Lift out, unaltered, the lines of the material below between the line holding "1997 | 1 | 256 |" and the line holding "2006 | 1 | 71 |", counting both.

--- Information Enclosed Below ---

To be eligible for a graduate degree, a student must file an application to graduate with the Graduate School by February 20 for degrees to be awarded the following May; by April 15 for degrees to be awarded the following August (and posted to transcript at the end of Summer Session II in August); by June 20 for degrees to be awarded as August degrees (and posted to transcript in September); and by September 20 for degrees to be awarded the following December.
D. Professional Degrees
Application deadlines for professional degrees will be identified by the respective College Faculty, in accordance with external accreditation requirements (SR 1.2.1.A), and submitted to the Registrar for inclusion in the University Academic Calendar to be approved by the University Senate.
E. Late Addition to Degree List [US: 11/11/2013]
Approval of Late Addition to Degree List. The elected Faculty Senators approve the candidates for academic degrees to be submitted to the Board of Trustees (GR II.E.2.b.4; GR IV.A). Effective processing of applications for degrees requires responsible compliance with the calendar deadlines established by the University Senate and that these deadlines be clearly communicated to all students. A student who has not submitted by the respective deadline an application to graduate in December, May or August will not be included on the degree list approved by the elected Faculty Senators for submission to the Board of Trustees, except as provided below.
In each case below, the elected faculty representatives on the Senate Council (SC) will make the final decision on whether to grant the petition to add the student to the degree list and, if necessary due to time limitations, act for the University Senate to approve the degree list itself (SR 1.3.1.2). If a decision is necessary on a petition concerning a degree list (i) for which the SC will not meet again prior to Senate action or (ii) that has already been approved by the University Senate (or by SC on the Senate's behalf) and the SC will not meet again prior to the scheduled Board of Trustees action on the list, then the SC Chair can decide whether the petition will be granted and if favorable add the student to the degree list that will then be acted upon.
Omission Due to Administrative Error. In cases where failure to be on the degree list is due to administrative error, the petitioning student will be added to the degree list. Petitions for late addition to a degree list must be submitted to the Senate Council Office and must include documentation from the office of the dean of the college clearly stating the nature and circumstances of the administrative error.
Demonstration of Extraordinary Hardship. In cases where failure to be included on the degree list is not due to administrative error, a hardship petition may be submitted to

--- End of Enclosed Information ---
--- Information Enclosed Below ---

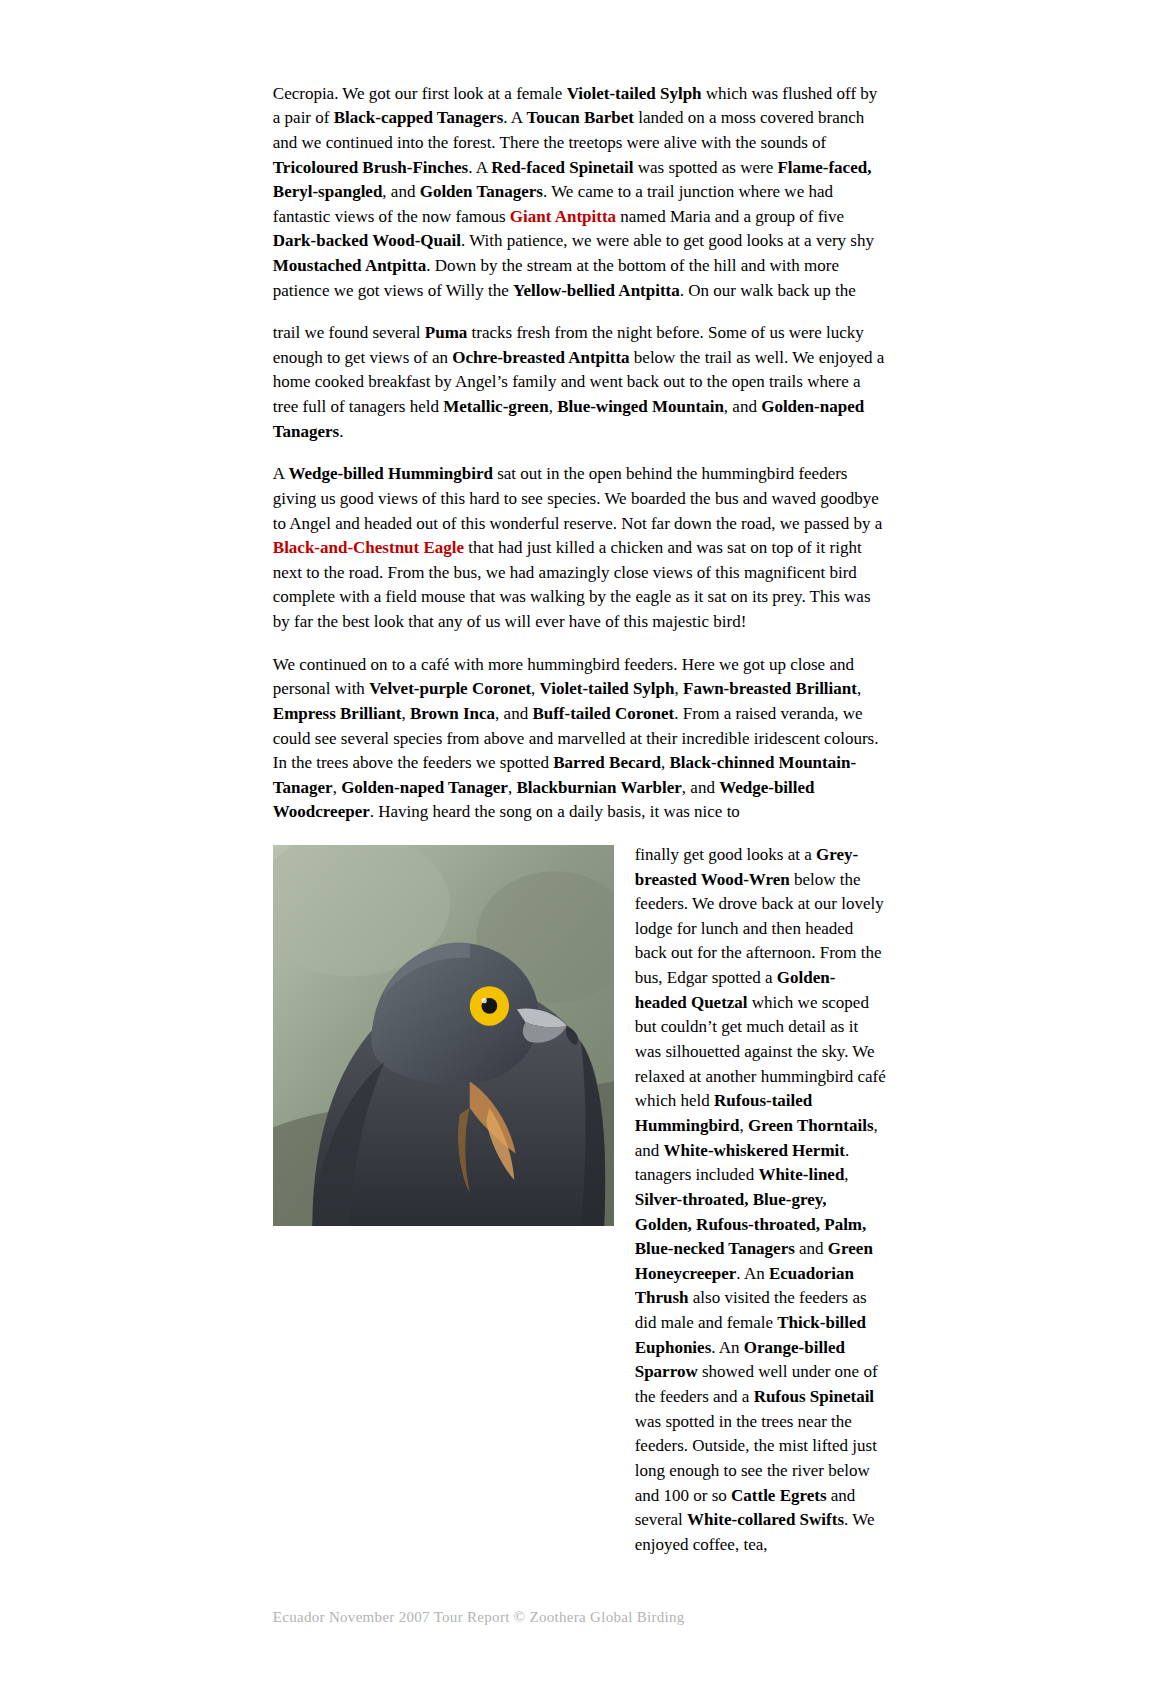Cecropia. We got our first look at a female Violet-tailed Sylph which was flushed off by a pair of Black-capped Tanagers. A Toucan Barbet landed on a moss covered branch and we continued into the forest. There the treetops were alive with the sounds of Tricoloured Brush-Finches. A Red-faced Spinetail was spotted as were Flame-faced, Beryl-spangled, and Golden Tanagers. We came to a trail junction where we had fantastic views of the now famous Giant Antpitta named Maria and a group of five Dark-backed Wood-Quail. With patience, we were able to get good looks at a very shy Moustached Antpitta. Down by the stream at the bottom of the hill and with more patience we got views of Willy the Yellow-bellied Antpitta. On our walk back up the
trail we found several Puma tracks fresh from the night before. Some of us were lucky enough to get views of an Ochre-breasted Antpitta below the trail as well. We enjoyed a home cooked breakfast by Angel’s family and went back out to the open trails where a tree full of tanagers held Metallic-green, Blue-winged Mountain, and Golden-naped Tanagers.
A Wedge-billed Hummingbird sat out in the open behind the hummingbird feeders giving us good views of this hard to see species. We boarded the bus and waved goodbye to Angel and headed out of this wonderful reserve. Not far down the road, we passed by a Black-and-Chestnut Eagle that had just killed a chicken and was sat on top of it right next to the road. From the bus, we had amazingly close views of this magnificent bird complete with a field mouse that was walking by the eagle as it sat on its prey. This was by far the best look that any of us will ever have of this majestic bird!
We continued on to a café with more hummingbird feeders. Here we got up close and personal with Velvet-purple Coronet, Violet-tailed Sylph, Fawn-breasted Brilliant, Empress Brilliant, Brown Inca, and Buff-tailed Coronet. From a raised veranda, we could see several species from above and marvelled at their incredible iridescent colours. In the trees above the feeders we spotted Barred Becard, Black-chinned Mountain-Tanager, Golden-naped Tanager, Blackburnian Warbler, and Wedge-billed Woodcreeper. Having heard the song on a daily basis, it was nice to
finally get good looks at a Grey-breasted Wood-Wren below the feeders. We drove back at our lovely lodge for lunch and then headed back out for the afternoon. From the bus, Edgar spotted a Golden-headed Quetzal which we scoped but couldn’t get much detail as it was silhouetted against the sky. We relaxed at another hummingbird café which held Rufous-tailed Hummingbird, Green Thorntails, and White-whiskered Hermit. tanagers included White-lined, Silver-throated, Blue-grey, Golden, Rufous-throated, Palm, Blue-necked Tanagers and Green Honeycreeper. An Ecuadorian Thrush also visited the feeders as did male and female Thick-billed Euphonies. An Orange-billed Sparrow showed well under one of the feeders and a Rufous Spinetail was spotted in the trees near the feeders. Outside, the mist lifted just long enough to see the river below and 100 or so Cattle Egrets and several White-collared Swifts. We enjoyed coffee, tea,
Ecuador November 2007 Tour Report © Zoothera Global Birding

--- End of Enclosed Information ---
--- Information Enclosed Below ---

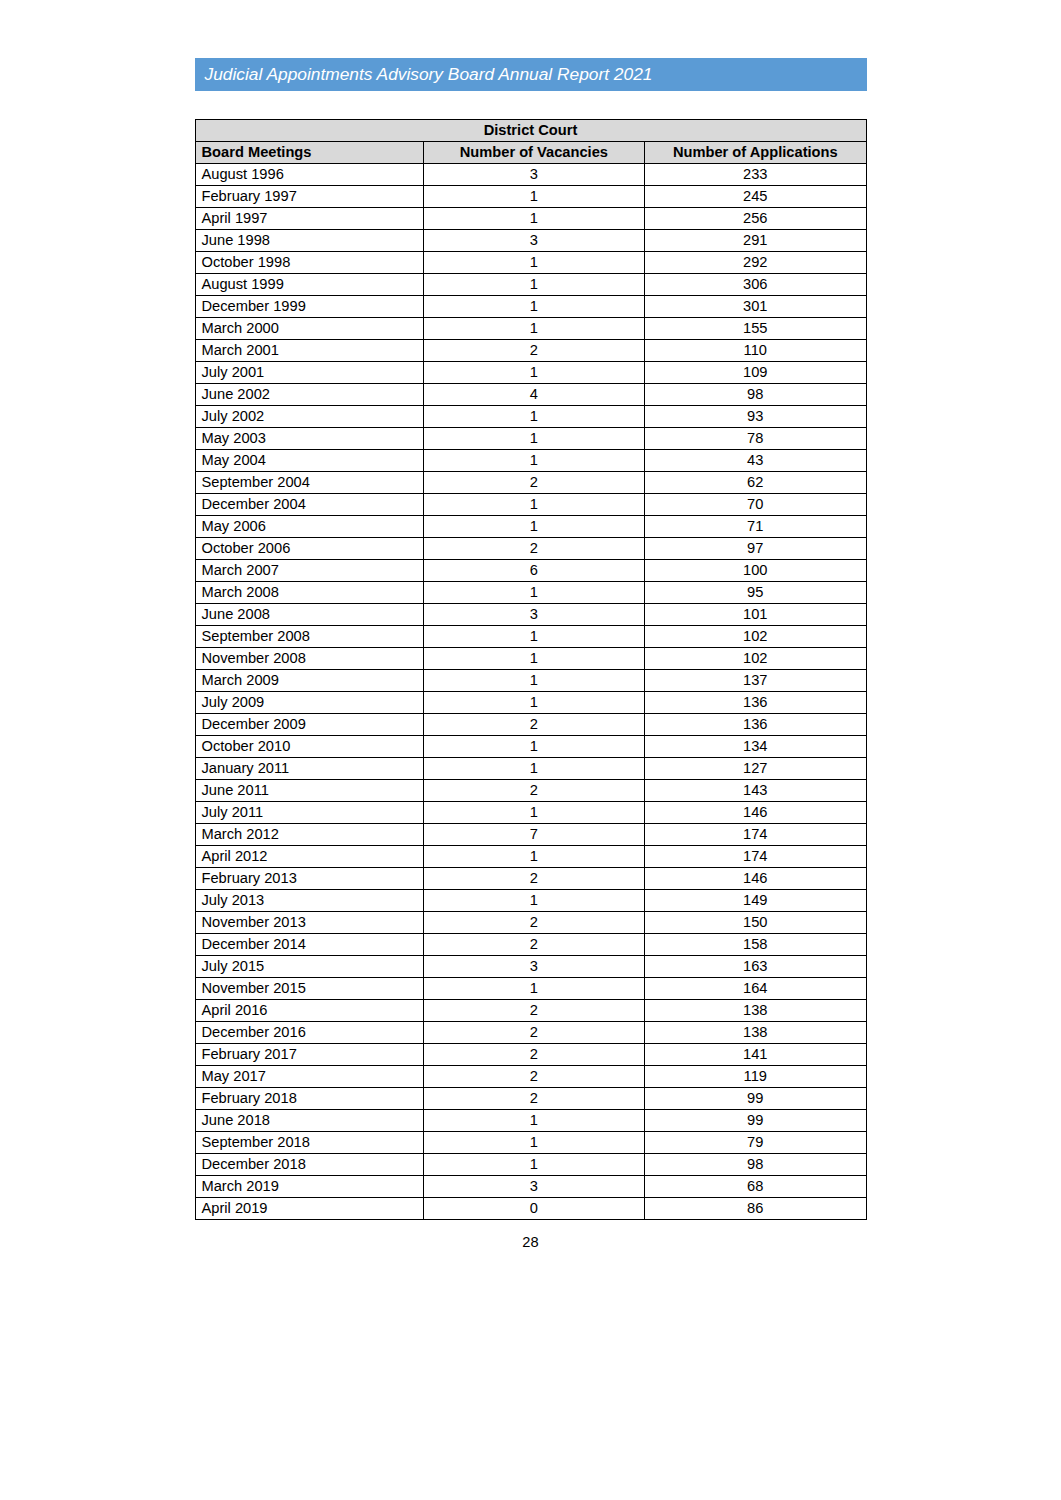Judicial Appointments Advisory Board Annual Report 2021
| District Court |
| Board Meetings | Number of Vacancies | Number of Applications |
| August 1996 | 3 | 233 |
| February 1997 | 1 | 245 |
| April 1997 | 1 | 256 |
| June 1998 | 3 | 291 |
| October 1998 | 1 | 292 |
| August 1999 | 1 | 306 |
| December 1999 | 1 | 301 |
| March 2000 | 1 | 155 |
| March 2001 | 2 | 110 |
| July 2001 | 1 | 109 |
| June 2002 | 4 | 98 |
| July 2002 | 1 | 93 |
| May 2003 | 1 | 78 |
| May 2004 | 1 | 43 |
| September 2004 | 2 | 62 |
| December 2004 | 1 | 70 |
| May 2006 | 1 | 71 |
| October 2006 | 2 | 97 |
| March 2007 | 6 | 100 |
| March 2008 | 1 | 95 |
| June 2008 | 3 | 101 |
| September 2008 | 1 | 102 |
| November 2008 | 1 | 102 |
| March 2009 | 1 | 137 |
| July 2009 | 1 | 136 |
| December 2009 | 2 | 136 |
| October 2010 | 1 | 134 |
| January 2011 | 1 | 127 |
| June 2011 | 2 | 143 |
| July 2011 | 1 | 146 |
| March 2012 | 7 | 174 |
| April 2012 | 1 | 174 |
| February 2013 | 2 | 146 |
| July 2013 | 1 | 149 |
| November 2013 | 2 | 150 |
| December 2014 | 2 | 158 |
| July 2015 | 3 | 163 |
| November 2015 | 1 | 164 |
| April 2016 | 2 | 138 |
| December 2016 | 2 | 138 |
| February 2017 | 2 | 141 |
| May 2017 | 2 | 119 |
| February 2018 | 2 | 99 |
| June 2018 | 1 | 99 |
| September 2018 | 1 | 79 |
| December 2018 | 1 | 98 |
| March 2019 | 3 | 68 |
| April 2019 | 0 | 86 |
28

--- End of Enclosed Information ---

▶ _Answer to this exercise_:
| April 1997 | 1 | 256 |
| June 1998 | 3 | 291 |
| October 1998 | 1 | 292 |
| August 1999 | 1 | 306 |
| December 1999 | 1 | 301 |
| March 2000 | 1 | 155 |
| March 2001 | 2 | 110 |
| July 2001 | 1 | 109 |
| June 2002 | 4 | 98 |
| July 2002 | 1 | 93 |
| May 2003 | 1 | 78 |
| May 2004 | 1 | 43 |
| September 2004 | 2 | 62 |
| December 2004 | 1 | 70 |
| May 2006 | 1 | 71 |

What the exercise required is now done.